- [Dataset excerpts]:
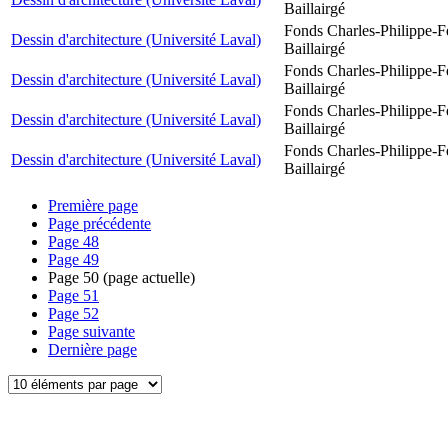
Baillairgé
Fonds Charles-Philippe-F
Dessin d'architecture (Université Laval)
Baillairgé
Fonds Charles-Philippe-F
Dessin d'architecture (Université Laval)
Baillairgé
Fonds Charles-Philippe-F
Dessin d'architecture (Université Laval)
Baillairgé
Fonds Charles-Philippe-F
Dessin d'architecture (Université Laval)
Baillairgé
Première page
Page précédente
Page
48
Page
49
Page
50
(page actuelle)
Page
51
Page
52
Page suivante
Dernière page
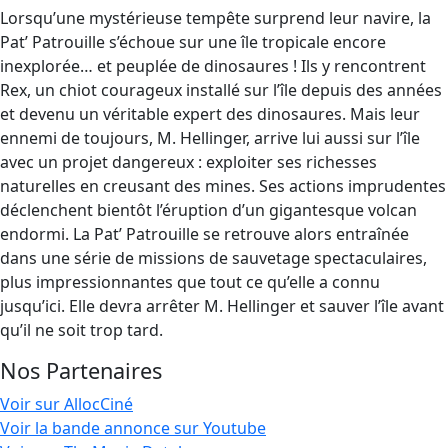
Lorsqu’une mystérieuse tempête surprend leur navire, la
Pat’ Patrouille s’échoue sur une île tropicale encore
inexplorée… et peuplée de dinosaures ! Ils y rencontrent
Rex, un chiot courageux installé sur l’île depuis des années
et devenu un véritable expert des dinosaures. Mais leur
ennemi de toujours, M. Hellinger, arrive lui aussi sur l’île
avec un projet dangereux : exploiter ses richesses
naturelles en creusant des mines. Ses actions imprudentes
déclenchent bientôt l’éruption d’un gigantesque volcan
endormi. La Pat’ Patrouille se retrouve alors entraînée
dans une série de missions de sauvetage spectaculaires,
plus impressionnantes que tout ce qu’elle a connu
jusqu’ici. Elle devra arrêter M. Hellinger et sauver l’île avant
qu’il ne soit trop tard.
Nos Partenaires
Voir sur AllocCiné
Voir la bande annonce sur Youtube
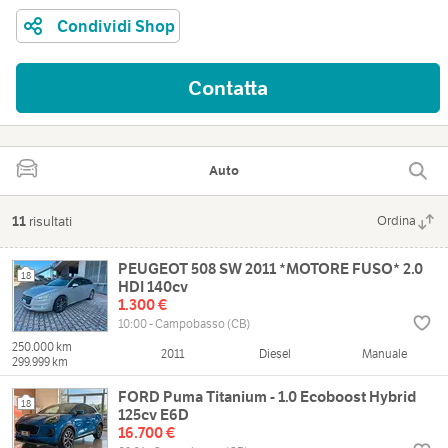
Condividi Shop
Contatta
Auto
11
risultati
Ordina
PEUGEOT 508 SW 2011 *MOTORE FUSO* 2.0
18
HDI 140cv
1.300 €
10:00 - Campobasso (CB)
250.000 km
2011
Diesel
Manuale
299.999 km
FORD Puma Titanium - 1.0 Ecoboost Hybrid
18
125cv E6D
16.700 €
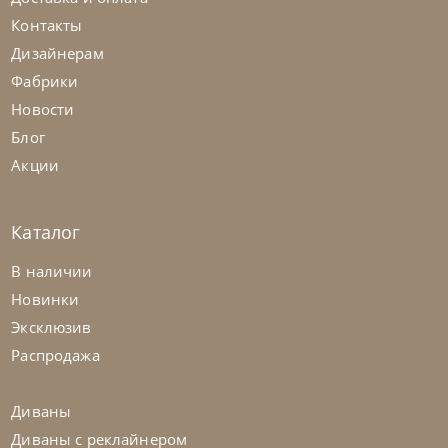
Контакты
Дизайнерам
Фабрики
Новости
Блог
Акции
Каталог
Natisa
от
77 897
₽
-40% до 08.31
В наличии
Столик кофейный Moon
Новинки
Эксклюзив
На заказ
45-90 дн
Распродажа
Диваны
Диваны с реклайнером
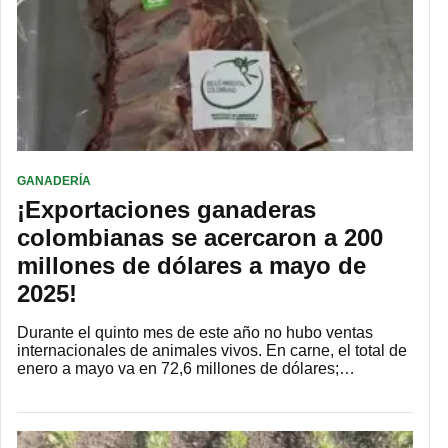
GANADERÍA
¡Exportaciones ganaderas
colombianas se acercaron a 200
millones de dólares a mayo de
2025!
Durante el quinto mes de este año no hubo ventas
internacionales de animales vivos. En carne, el total de
enero a mayo va en 72,6 millones de dólares;…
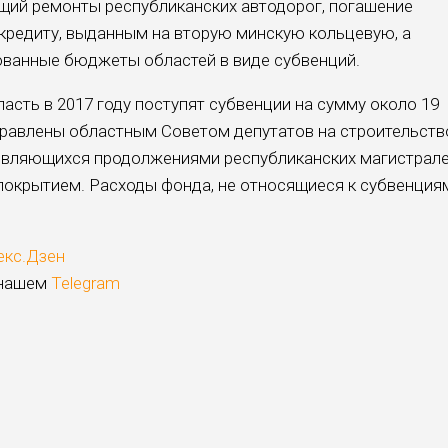
щий ремонты республи­канских автодорог, погаше­ние
 кредиту, выданным на вторую минскую кольце­вую, а
ованные бюджеты областей в виде субвенций.
асть в 2017 году поступят субвенции на сумму около 19
аправлены областным Советом депутатов на строительств
являющихся продолже­ниями республиканских ма­гистрал
покрытием. Расходы фонда, не относящи­еся к субвенция
екс.Дзен
 нашем
Telegram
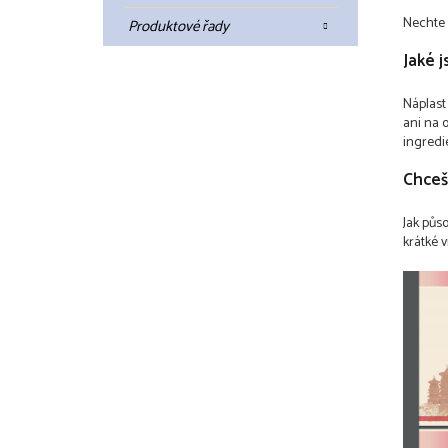
Nechte 
Produktové řady
Jaké 
Náplast
ani na 
ingredie
Chceš
Jak půs
krátké v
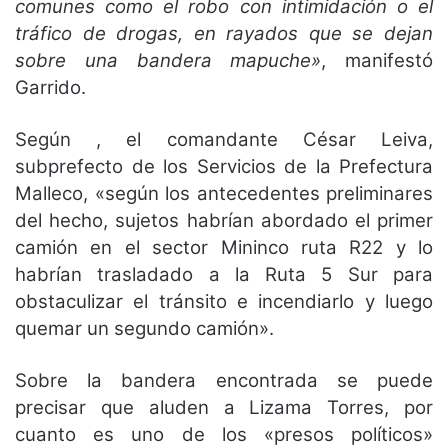
comunes como el robo con intimidación o el
tráfico de drogas, en rayados que se dejan
sobre una bandera mapuche»
, manifestó
Garrido.
Según , el comandante César Leiva,
subprefecto de los Servicios de la Prefectura
Malleco, «según los antecedentes preliminares
del hecho, sujetos habrían abordado el primer
camión en el sector Mininco ruta R22 y lo
habrían trasladado a la Ruta 5 Sur para
obstaculizar el tránsito e incendiarlo y luego
quemar un segundo camión».
Sobre la bandera encontrada se puede
precisar que aluden a Lizama Torres, por
cuanto es uno de los «presos políticos»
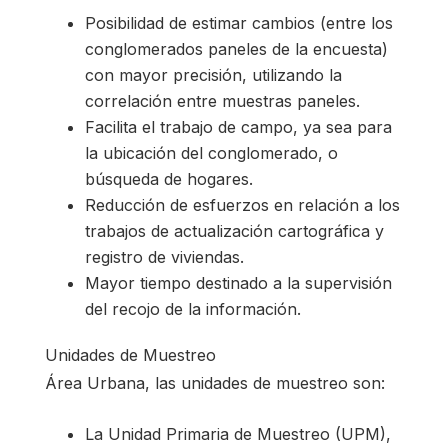
Posibilidad de estimar cambios (entre los
conglomerados paneles de la encuesta)
con mayor precisión, utilizando la
correlación entre muestras paneles.
Facilita el trabajo de campo, ya sea para
la ubicación del conglomerado, o
búsqueda de hogares.
Reducción de esfuerzos en relación a los
trabajos de actualización cartográfica y
registro de viviendas.
Mayor tiempo destinado a la supervisión
del recojo de la información.
Unidades de Muestreo
Área Urbana, las unidades de muestreo son:
La Unidad Primaria de Muestreo (UPM),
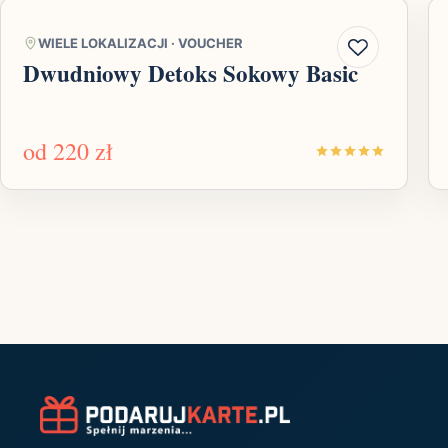
WIELE LOKALIZACJI
·
VOUCHER
Dwudniowy Detoks Sokowy Basic
od
220 zł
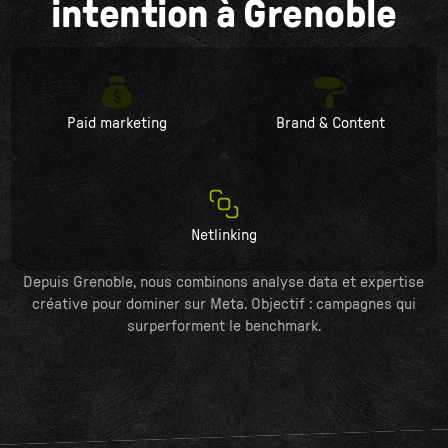
intention à Grenoble
Paid marketing
Brand & Content
Netlinking
Depuis Grenoble, nous combinons analyse data et expertise
créative pour dominer sur Meta. Objectif : campagnes qui
surperforment le benchmark.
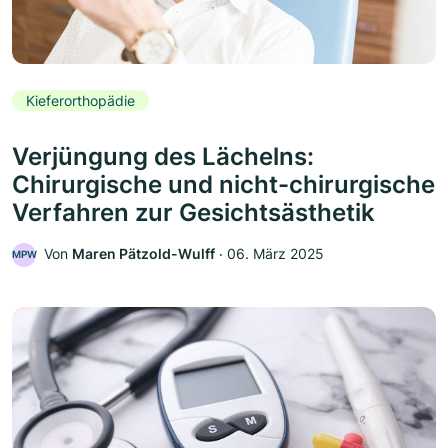
Kieferorthopädie
Verjüngung des Lächelns:
Chirurgische und nicht-chirurgische
Verfahren zur Gesichtsästhetik
Von
Maren Pätzold-Wulff
‧
06. März 2025
MPW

- [Instructions for the task]: Output nothing except the lines from the one containing "tráfico de drogas, en rayados que se dejan" through the final line of the entries, repeated exactly and free of pictures.

- [Your response]:
tráfico de drogas, en rayados que se dejan
sobre una bandera mapuche»
, manifestó
Garrido.
Según , el comandante César Leiva,
subprefecto de los Servicios de la Prefectura
Malleco, «según los antecedentes preliminares
del hecho, sujetos habrían abordado el primer
camión en el sector Mininco ruta R22 y lo
habrían trasladado a la Ruta 5 Sur para
obstaculizar el tránsito e incendiarlo y luego
quemar un segundo camión».
Sobre la bandera encontrada se puede
precisar que aluden a Lizama Torres, por
cuanto es uno de los «presos políticos»
Posibilidad de estimar cambios (entre los
conglomerados paneles de la encuesta)
con mayor precisión, utilizando la
correlación entre muestras paneles.
Facilita el trabajo de campo, ya sea para
la ubicación del conglomerado, o
búsqueda de hogares.
Reducción de esfuerzos en relación a los
trabajos de actualización cartográfica y
registro de viviendas.
Mayor tiempo destinado a la supervisión
del recojo de la información.
Unidades de Muestreo
Área Urbana, las unidades de muestreo son:
La Unidad Primaria de Muestreo (UPM),
WIELE LOKALIZACJI
·
VOUCHER
Dwudniowy Detoks Sokowy Basic
od
220 zł
intention à Grenoble
Paid marketing
Brand & Content
Netlinking
Depuis Grenoble, nous combinons analyse data et expertise
créative pour dominer sur Meta. Objectif : campagnes qui
surperforment le benchmark.
Kieferorthopädie
Verjüngung des Lächelns:
Chirurgische und nicht-chirurgische
Verfahren zur Gesichtsästhetik
Von
Maren Pätzold-Wulff
‧
06. März 2025
MPW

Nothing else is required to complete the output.